NOTES DU CHAPITRE IX

(1) Les Numides... qui, remarquons-le, furent les seuls cavaliers de l'Antiquité à n'avoir pas su inventer le mors !
(2) Cavalerie : troupes à cheval, agissant de façons coordonnées, capables de faire des raids et, plus tard, après l'invention de l'étrier, capables de combattre à cheval. Les troupes à cheval, sans selle ni ferrure, avaient un rayon d'action réduit et peu d'autonomie. Une muraille suffisait à les arrêter. Elles ne pouvaient pas la contourner ! Ce que fera facilement Gengis Khān et sa véritable cavalerie.
(3) Voir Paul Vigneron. Op. cit. et Valérie Courtot.
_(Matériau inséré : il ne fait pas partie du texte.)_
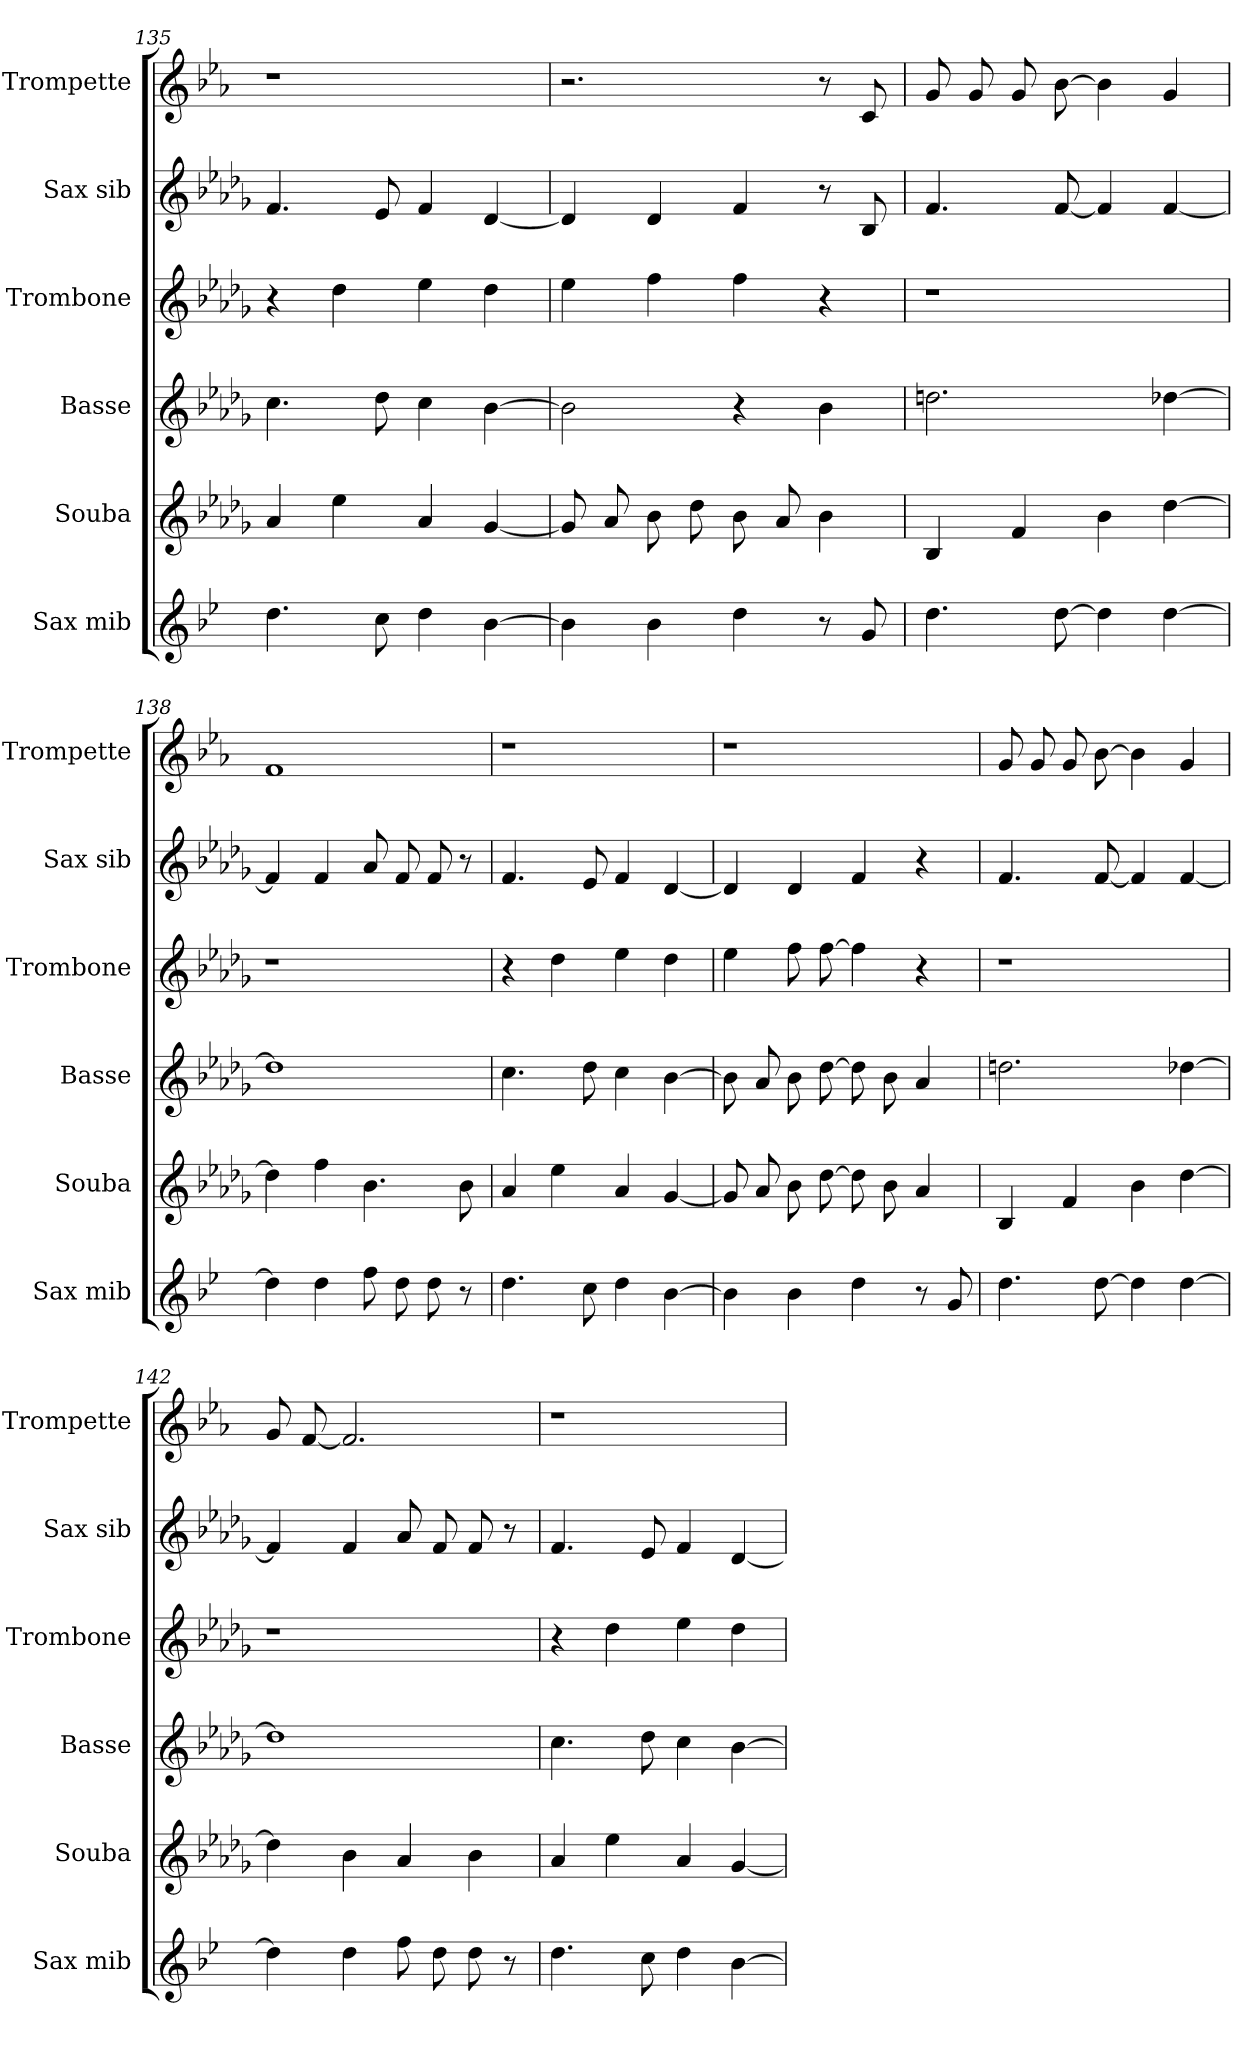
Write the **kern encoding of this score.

**kern	**kern	**kern	**kern	**kern	**kern
*part6	*part5	*part4	*part3	*part2	*part1
*staff6	*staff5	*staff4	*staff3	*staff2	*staff1
*I"Sax mib	*I"Souba	*I"Basse	*I"Trombone	*I"Sax sib	*I"Trompette
*I'Sax mib	*I'Souba	*I'Basse	*I'Trombone	*I'Sax sib	*I'Trompette
*clefG2	*clefG2	*clefG2	*clefG2	*clefG2	*clefG2
*ITrd5c9	*ITrd15c26	*ITrd8c14	*ITrd8c14	*ITrd8c14	*ITrd1c2
*k[b-e-a-d-g-]	*k[b-e-a-d-g-]	*k[b-e-a-d-g-]	*k[b-e-a-d-g-]	*k[b-e-a-d-g-]	*k[b-e-a-d-g-]
=135	=135	=135	=135	=135	=135
4.f	4AA-	4.c	4r	4.F	1r
.	4E-	.	4d-	.	.
8e-	.	8d-	.	8E-	.
4f	4AA-	4c	4e-	4F	.
[4d-	[4GG-	[4B-	4d-	[4D-	.
=136	=136	=136	=136	=136	=136
4d-]	8GG-]	2B-]	4e-	4D-]	2.r
.	8AA-	.	.	.	.
4d-	8BB-	.	4f	4D-	.
.	8D-	.	.	.	.
4f	8BB-	4r	4f	4F	.
.	8AA-	.	.	.	.
8r	4BB-	4B-	4r	8r	8r
8B-	.	.	.	8BB-	8B-
=137	=137	=137	=137	=137	=137
4.f	4BBB-	2.dn	1r	4.F	8f
.	.	.	.	.	8f
.	4FF	.	.	.	8f
[8f	.	.	.	[8F	[8a-
4f]	4BB-	.	.	4F]	4a-]
[4f	[4D-	[4d-X	.	[4F	4f
=138	=138	=138	=138	=138	=138
4f]	4D-]	1d-]	1r	4F]	1e-
4f	4F	.	.	4F	.
8a-	4.BB-	.	.	8A-	.
8f	.	.	.	8F	.
8f	.	.	.	8F	.
8r	8BB-	.	.	8r	.
=139	=139	=139	=139	=139	=139
4.f	4AA-	4.c	4r	4.F	1r
.	4E-	.	4d-	.	.
8e-	.	8d-	.	8E-	.
4f	4AA-	4c	4e-	4F	.
[4d-	[4GG-	[4B-	4d-	[4D-	.
=140	=140	=140	=140	=140	=140
4d-]	8GG-]	8B-]	4e-	4D-]	1r
.	8AA-	8A-	.	.	.
4d-	8BB-	8B-	8f	4D-	.
.	[8D-	[8d-	[8f	.	.
4f	8D-]	8d-]	4f]	4F	.
.	8BB-	8B-	.	.	.
8r	4AA-	4A-	4r	4r	.
8B-	.	.	.	.	.
=141	=141	=141	=141	=141	=141
4.f	4BBB-	2.dn	1r	4.F	8f
.	.	.	.	.	8f
.	4FF	.	.	.	8f
[8f	.	.	.	[8F	[8a-
4f]	4BB-	.	.	4F]	4a-]
[4f	[4D-	[4d-X	.	[4F	4f
=142	=142	=142	=142	=142	=142
4f]	4D-]	1d-]	1r	4F]	8f
.	.	.	.	.	[8e-
4f	4BB-	.	.	4F	2.e-]
8a-	4AA-	.	.	8A-	.
8f	.	.	.	8F	.
8f	4BB-	.	.	8F	.
8r	.	.	.	8r	.
=143	=143	=143	=143	=143	=143
4.f	4AA-	4.c	4r	4.F	1r
.	4E-	.	4d-	.	.
8e-	.	8d-	.	8E-	.
4f	4AA-	4c	4e-	4F	.
[4d-	[4GG-	[4B-	4d-	[4D-	.
=	=	=	=	=	=
*-	*-	*-	*-	*-	*-
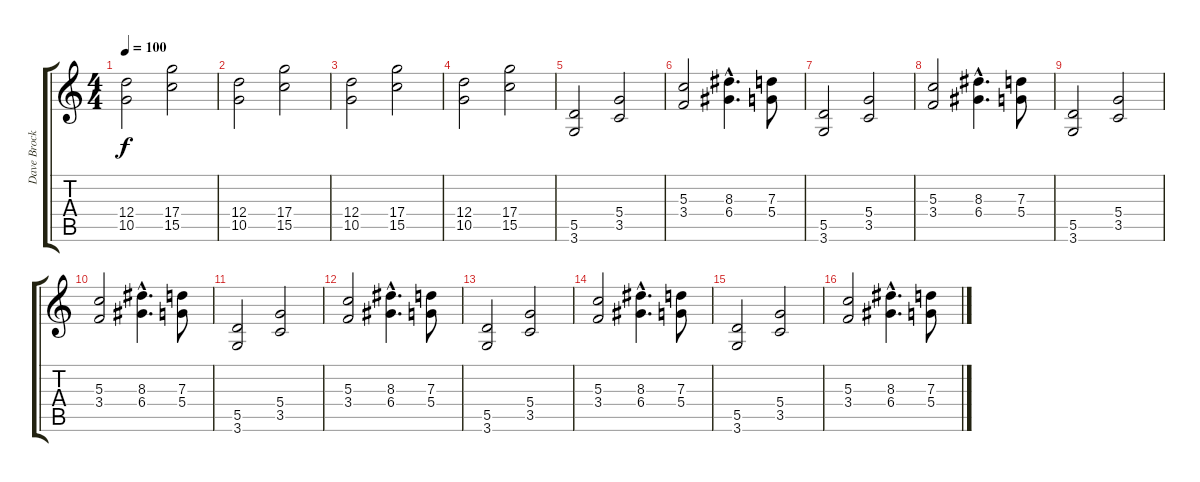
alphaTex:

\track ("Dave Brock - Guitar" "Dave Brock") {instrument overdrivenguitar}
\staff {score tabs}
\tuning (E4 B3 G3 D3 A2 E2) {hide}
\ts (4 4)
\tempo 100
\clef g2
\ks c
(12.4 10.5).2{dy f} (17.4 15.5).2 |
(12.4 10.5).2 (17.4 15.5).2 |
(12.4 10.5).2 (17.4 15.5).2 |
(12.4 10.5).2 (17.4 15.5).2 |
(5.5 3.6).2 (5.4 3.5).2 |
(5.3 3.4).2 (8.3{hac} 6.4{hac}).4{d} (7.3 5.4).8 |
(5.5 3.6).2 (5.4 3.5).2 |
(5.3 3.4).2 (8.3{hac} 6.4{hac}).4{d} (7.3 5.4).8 |
(5.5 3.6).2 (5.4 3.5).2 |
(5.3 3.4).2 (8.3{hac} 6.4{hac}).4{d} (7.3 5.4).8 |
(5.5 3.6).2 (5.4 3.5).2 |
(5.3 3.4).2 (8.3{hac} 6.4{hac}).4{d} (7.3 5.4).8 |
(5.5 3.6).2 (5.4 3.5).2 |
(5.3 3.4).2 (8.3{hac} 6.4{hac}).4{d} (7.3 5.4).8 |
(5.5 3.6).2 (5.4 3.5).2 |
(5.3 3.4).2 (8.3{hac} 6.4{hac}).4{d} (7.3 5.4).8
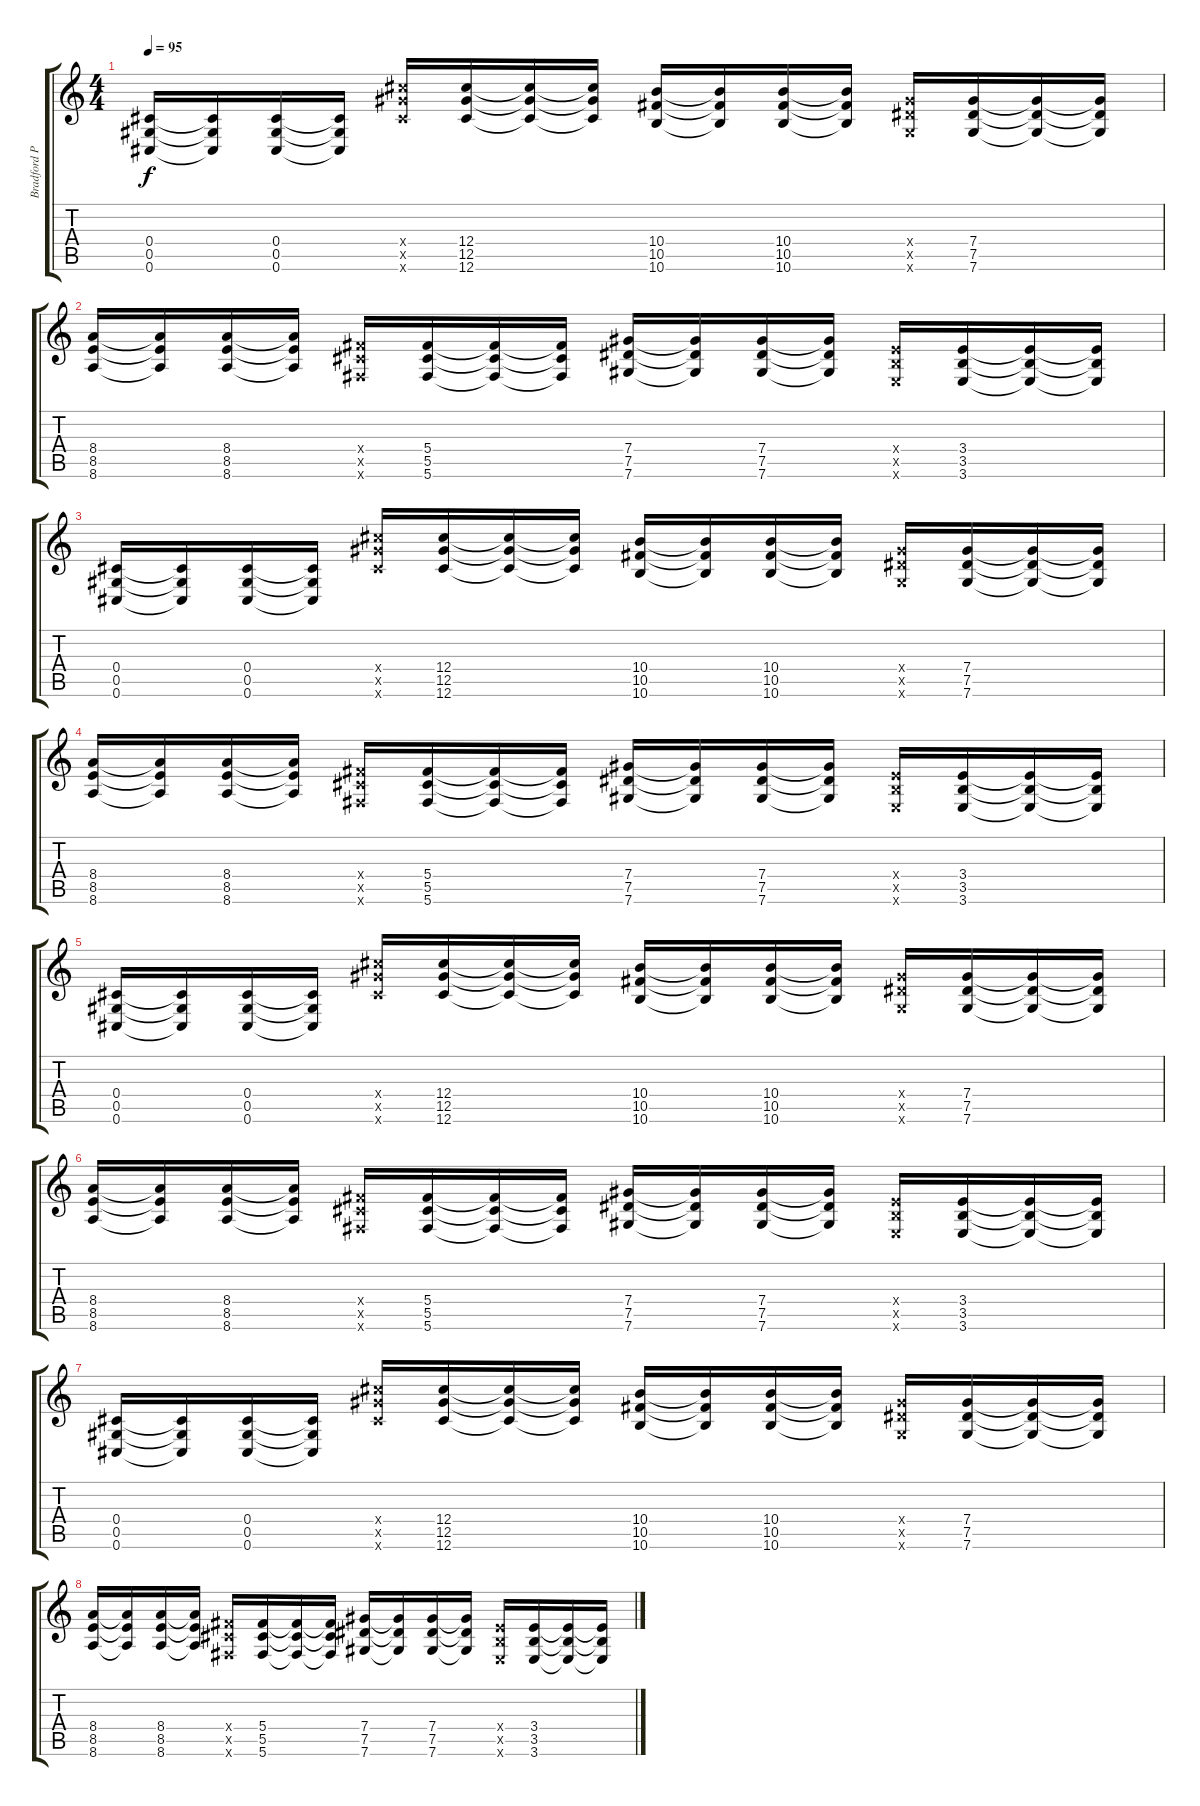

Des chevaux et des hommes, Caracole 1988, p. 104. Sur le plan du harnachement et de la ferrure, la fin de l'Antiquité transmit toutes les techniques qui permirent et expliquent pour une part, la libération des forces vives des peuples nomades cavaliers.
(4) Les systèmes équestres, arabe et mongol, furent opérationnels dès le VIIIe siècle pour le premier, a partir du XIIIe pour le second.
(5) Équitation classique qui, en Espagne, sera appelée « à la stradiote » et « à la brida » en opposition à l'équitation « à la jineta ». Cf. Des chevaux et des hommes, op. cit., p. 73.
(6) Auxquels il faut ajouter Mottin de La Bali-ne et Bohan
(7) Beauchesne et ses continuateurs: Champsavin et d'Urbal. « Le lecteur voudra bien, dès lors, ne pas taxer d'ingratitude les objections faites aux procédés génériques (sic) de notre grande école », (Saumur) - Beauchesne (gal de) Dressage du cheval d'armes, Paris 1905.
(8) D'Auvergne : Père de l'équitation militaire en France. Il semble avoir été le seul à analyser le système équestre français, dans sa globalité : humaine. économique et tactique. C'est-à-dire en tenant compte de la pensée militaire française - du cheval de remonte produit en France - et du cavalier français tel qu'il était... au XVIIIe siècle. A partir de cette analyse, il conçut une équitation militaire différente de celle enseignée jusqu'alors. Les documents dont nous donnons des extraits ci-dessous (Archives de la guerre, Vincennes, Référence dossier « Écoles de cavalerie » [20 pièces]. Cote MR 1732) sont écrits de la main de d'Auvergne. Ce qui est émouvant. En 1769, mémoire intitulé Observation sur l'équitation par M. d'Auvergne. « ... en parcourant l'histoire militaire de ce corps (la cavalerie), en réunissant tous les avis des officiers supérieurs tant par leurs connaissances (sic) que par leurs grades, il nous paraît démontré que la cavalerie française est faite pour combattre en masse. Il est aisé d'en donner les raisons :

l - Le cheval fait le cavalier. L'espèce que le royaume produit est inférieure à celle des contrées du Midi, et n'est pas susceptible de cette légèreté et de cette vigueur qui nous fait regarder ces derniers comme les premiers chevaux du monde. (Il s'agit à l'évidence des chevaux Barbes et Arabes.)
2 - Le peu d'habitude qu'ont nos cavaliers, fait qu'ils ont cette maladresse à cheval que n'ont point les hommes des nations qui élèvent beaucoup de chevaux. Ces deux raisons, ce me semble, suffisent pour prouver que notre cavalerie ne peut combattre qu'en masse. » (17) Plus loin, il écrit : « On bannira surtout toute espèce d'aires de manège (-) en général on rejettera tout ce qui assouplit trop le cheval, tous les effets de main qui peuvent, ce qu'on appelle, le mettre sur les hanches, il doit être soutenu et relevé par les effets de jambes (-) l'instruction du cavalier dans le manège se réduira donc :- à lui donner la position (-) et (à) l'affermir,- à lui faire connaître l'effet de ses mains et de ses jambes, tout cela en le faisant aller au pas et au trot. Quand il sera affermi (-) on le sortira du manège pour l'exercer par petites troupes au galop (-).Quant à l'instruction du cheval, elle suivra les mêmes degrés. »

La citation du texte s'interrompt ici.